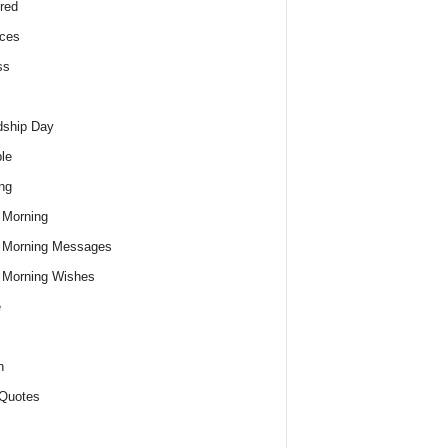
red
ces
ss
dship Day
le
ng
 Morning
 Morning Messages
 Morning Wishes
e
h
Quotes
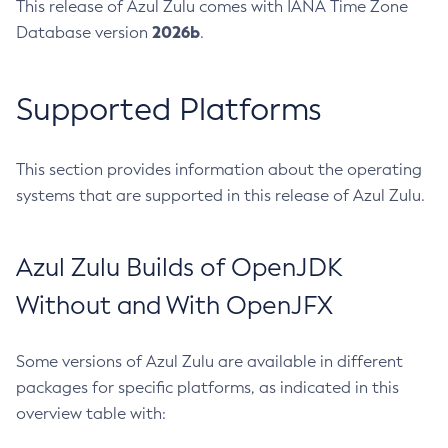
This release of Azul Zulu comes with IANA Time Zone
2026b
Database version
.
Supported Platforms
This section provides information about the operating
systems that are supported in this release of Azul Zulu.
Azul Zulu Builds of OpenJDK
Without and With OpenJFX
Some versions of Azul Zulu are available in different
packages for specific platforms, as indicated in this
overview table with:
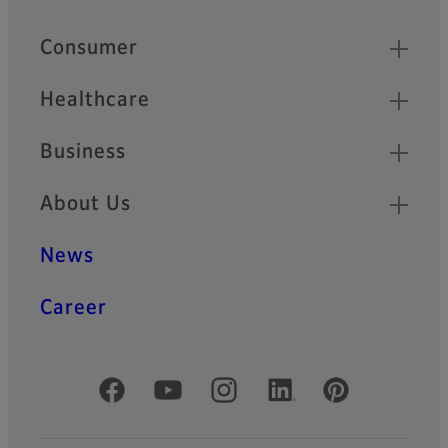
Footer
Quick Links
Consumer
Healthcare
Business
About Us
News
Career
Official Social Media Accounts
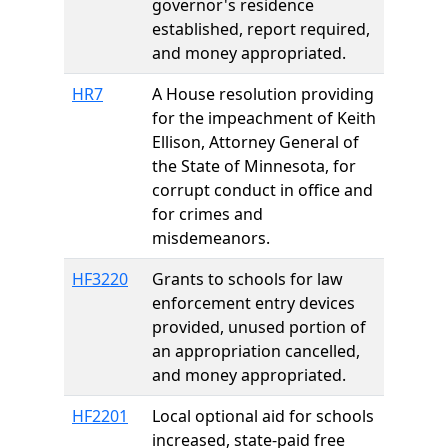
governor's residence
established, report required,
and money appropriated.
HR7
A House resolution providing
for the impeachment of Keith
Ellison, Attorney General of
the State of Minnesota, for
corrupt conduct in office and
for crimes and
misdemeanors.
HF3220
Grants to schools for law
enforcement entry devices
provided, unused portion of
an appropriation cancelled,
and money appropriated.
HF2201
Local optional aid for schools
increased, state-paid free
# # # # # # #
WORK REQUIRED: In the listing, how many lines have the word "Azul"? Write only that number.

REPLY: 4